EXERCISE DESCRIPTION:
Print the material below word for word, leaving out the pictures.

--- RECORDS FOR PROCESSING ---

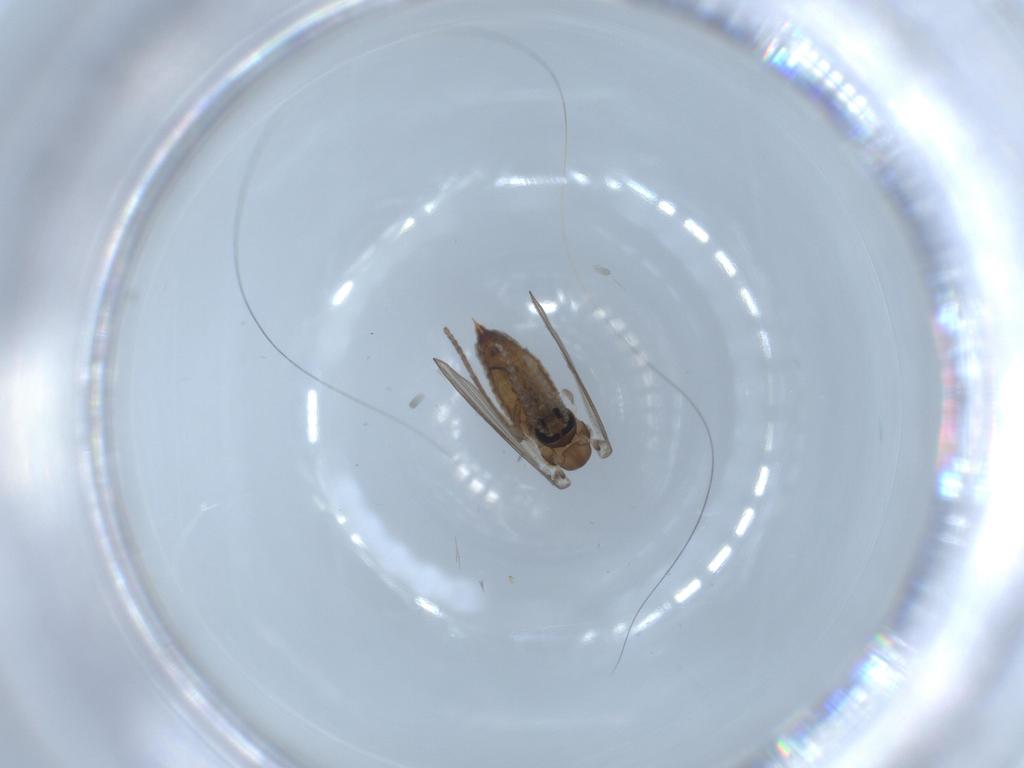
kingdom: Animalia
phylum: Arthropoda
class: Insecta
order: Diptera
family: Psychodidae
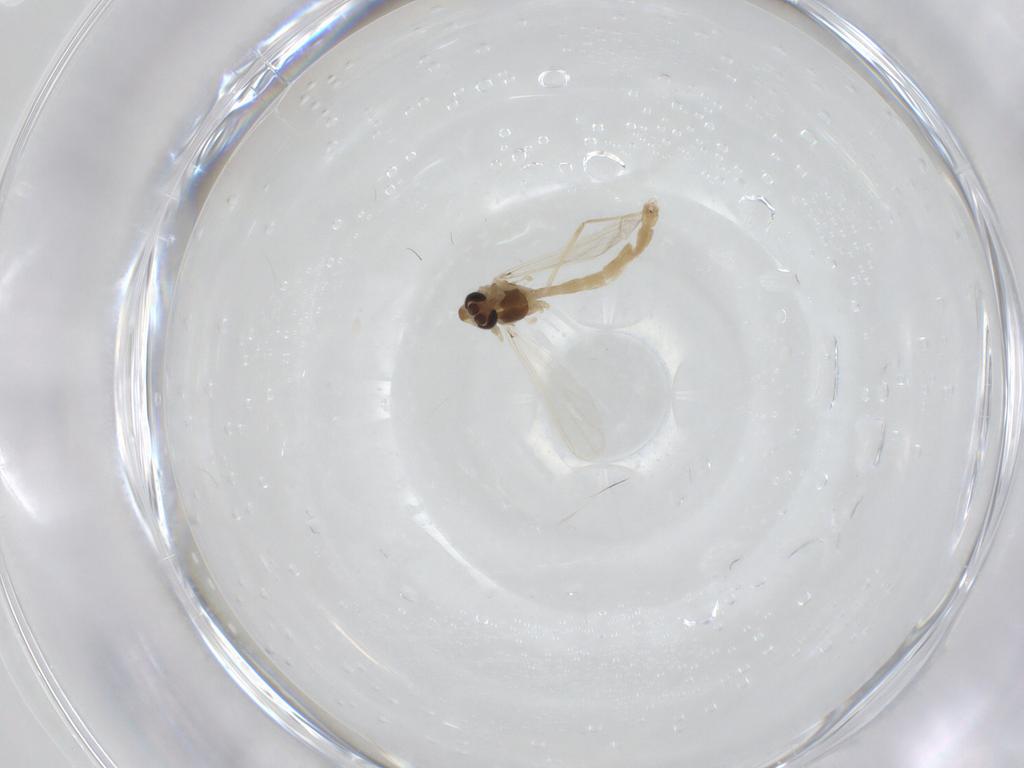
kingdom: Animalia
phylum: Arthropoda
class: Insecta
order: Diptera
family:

---

FULL RESPONSE:
kingdom: Animalia
phylum: Arthropoda
class: Insecta
order: Diptera
family: Psychodidae
kingdom: Animalia
phylum: Arthropoda
class: Insecta
order: Diptera
family:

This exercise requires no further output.